Kendisine; bu haliyle, geleneklerimiz, ulusal dokumuz içerisinde, dini inancını kritik seviyede 'paylaşabilme hakkı ve hoşgörüsü' coğrafyamızda kabullenilmiş, bir insancıl 'değer' biçilmiştir. Bu statü, hukuk devleti olduğunu ispat etmiş tüm ülkeler için aynı ve kalıcıdır.
Kamuoyunda yaygın olarak bilinen ünvanı ile birlikte 'Rahip Brunson' olarak anılan kişi, yine bilindiği üzere; 2016 Yılı'ndan bu yana, hakkında örgüte üye olmamakla birlikte, 'Örgüt adına suç işlediği' ve 'Devletin gizli kalması gereken bilgilerini, siyasal veya askeri casusluk amacıyla temin etmek' suçlamasından hapis cezası talebiyle tutuklu olarak yargılanıyor. Yani, hukuki süreç devam etmektedir.

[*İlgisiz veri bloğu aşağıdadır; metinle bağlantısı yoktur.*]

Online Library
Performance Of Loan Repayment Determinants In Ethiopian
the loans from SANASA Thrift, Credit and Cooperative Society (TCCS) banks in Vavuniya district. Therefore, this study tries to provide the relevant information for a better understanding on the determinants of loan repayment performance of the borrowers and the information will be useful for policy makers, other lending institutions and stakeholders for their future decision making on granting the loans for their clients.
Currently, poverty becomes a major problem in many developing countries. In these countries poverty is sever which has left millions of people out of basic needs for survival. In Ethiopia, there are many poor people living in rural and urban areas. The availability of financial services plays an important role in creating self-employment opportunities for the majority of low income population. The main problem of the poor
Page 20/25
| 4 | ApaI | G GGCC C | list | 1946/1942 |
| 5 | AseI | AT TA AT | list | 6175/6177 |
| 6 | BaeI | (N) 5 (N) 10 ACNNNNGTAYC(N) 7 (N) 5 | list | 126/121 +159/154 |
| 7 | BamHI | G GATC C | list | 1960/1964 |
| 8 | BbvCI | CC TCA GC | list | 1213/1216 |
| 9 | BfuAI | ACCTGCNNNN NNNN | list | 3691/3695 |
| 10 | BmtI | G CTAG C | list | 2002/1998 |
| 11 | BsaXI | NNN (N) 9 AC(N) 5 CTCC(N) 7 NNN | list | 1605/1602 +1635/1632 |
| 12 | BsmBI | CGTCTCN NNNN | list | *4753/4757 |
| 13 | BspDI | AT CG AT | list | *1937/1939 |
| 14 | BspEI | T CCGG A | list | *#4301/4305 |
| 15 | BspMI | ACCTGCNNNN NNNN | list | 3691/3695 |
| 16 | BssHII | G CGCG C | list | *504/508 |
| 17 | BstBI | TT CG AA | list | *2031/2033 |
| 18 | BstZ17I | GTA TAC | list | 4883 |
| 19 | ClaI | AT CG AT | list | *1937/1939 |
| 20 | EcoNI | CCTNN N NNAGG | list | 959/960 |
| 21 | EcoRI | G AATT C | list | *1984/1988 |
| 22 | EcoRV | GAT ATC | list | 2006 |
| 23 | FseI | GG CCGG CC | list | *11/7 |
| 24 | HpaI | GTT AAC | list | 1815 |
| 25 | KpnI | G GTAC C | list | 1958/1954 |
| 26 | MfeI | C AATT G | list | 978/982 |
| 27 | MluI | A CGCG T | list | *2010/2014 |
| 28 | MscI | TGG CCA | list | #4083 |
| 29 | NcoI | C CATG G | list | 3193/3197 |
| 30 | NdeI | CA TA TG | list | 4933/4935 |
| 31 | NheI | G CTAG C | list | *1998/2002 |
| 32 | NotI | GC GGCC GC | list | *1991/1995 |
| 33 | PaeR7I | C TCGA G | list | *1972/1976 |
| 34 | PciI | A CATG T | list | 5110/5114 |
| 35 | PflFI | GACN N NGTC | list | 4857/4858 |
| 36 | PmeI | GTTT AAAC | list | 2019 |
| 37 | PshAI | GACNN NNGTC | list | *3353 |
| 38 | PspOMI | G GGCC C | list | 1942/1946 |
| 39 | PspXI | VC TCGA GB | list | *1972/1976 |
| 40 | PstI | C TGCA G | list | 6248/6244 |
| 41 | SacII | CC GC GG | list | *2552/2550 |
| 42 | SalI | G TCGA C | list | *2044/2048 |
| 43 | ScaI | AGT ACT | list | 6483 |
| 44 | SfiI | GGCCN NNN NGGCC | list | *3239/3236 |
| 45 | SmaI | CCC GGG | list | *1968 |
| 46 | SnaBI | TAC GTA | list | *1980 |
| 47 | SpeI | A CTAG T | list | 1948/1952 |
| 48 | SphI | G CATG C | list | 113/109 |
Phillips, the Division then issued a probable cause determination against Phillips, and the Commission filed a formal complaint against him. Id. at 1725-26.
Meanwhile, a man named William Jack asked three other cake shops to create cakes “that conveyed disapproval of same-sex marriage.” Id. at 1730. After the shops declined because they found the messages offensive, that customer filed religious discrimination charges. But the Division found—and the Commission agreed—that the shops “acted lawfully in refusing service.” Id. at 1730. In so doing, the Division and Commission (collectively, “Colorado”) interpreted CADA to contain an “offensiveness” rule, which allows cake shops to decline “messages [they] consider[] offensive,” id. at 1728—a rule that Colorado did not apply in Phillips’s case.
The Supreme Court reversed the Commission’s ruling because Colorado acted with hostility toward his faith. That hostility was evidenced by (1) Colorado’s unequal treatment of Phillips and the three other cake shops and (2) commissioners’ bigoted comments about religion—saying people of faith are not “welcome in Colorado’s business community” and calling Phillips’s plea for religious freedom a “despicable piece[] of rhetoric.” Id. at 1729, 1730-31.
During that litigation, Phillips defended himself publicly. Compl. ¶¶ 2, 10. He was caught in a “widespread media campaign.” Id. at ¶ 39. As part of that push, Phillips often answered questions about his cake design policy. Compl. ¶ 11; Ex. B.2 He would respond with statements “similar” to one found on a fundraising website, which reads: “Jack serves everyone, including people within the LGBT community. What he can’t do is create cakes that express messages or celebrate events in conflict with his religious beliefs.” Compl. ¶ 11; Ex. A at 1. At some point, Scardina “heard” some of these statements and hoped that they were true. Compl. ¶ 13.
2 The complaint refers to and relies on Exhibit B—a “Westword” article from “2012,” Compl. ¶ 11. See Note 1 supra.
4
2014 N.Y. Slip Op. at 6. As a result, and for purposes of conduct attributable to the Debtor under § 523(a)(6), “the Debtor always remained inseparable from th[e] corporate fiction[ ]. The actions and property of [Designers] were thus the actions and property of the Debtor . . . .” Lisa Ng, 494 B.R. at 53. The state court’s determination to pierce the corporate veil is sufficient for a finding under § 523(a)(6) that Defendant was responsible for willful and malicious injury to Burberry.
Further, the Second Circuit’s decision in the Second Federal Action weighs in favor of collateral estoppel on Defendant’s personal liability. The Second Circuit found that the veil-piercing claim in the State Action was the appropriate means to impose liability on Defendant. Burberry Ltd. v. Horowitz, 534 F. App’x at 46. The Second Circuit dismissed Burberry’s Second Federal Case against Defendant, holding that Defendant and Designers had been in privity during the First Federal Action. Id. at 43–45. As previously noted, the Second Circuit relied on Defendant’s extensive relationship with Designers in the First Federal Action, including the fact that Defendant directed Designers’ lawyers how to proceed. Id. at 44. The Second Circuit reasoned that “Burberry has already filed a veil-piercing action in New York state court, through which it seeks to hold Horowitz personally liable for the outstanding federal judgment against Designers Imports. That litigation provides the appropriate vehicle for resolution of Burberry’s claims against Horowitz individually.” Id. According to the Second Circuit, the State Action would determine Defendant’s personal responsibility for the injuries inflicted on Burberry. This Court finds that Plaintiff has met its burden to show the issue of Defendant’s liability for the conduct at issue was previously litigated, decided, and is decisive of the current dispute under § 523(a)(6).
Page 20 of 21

Gelinen son aşamada ise mahkeme heyeti, sanığın sağlık nedenlerini gözeterek, yargı süresince tutukluluk halinin 'ev hapsine' çevrilmesine karar vermiştir.
Yargının vermiş olduğu son hüküm belli olana kadar, bu ara kararın; 'fevkalede insancıl bir yaklaşım' içerdiğini değerlendiriyorum. İddianamede yer alan suçlar ile ilgili delillerin toplanması ve değerlendirimi, titizlikle işlemesi gereken hayati, ayrı bir süreçtir ve zaman gerektirmektedir. Tıpkı, ABD veya bir diğer ülkede olacağı gibi. Ancak, teammüller farklılıklar gösterecektir. Özellikle, uluslararası anlaşmazlıklardaki çözüm arayışları, bu payda ile 'nefes almaktadır.' Hukuk, herkes için evrensel kurallara tabiidir. İşleyiş, nabza göre olmamaktadır. Keza, Türkiye Cumhuriyeti Makamları'nın sayısız dökümanı ve suç kanıt dosyasını ilettiği halde ABD Makamları; Fetullah Gülen’in iadesini, kendi yasalarına göre 'haklı olmadığı' gerekçesini göstererek, 'iade işlemlerini' başlatacak iradeyi kullanmayı da reddetmektedir.
Sonuç olarak; Din, düşünce ve görüşlerine saygı duyuyoruz. Ancak, iddianamede yer alan eylem ve yapının 'arka planını' Türk Mahkemeleri'nin tam manasıyla analiz edip, kararını vermesi beklenmelidir. Bu vesileyle; 'Brunson Davası'ndan ötürü Amerikan Yönetimi'nin, Türkiye’ye yaptırım uygulayabileceği yönündeki, ABD'li üst düzey yöneticilerin çeşitli platformlar aracılıyla yaptıkları resmi olmayan 'göndermelerin' kabul edilemez ve sağduyuya hitap etmediğini öngörüyorum.
Saygın olmayan bu üslup; İnsanlık tarihinin bölgesel özgürlük savaşlarında, kendine önemli bir pay ayırmış ABD'nin temel yaklaşımına uymamaktadır. Kaldı ki; ABD, 'Hukuk Devleti Önsözü'nde; Diğer ülkeler ile birlikte yer aldığını da unutmamalıdır. İki ülke arasındaki dostluk ve iş birliğinin, bu çerçeve doğrultusunda sonsuzlaşmasını diliyorum. Saygılarımla."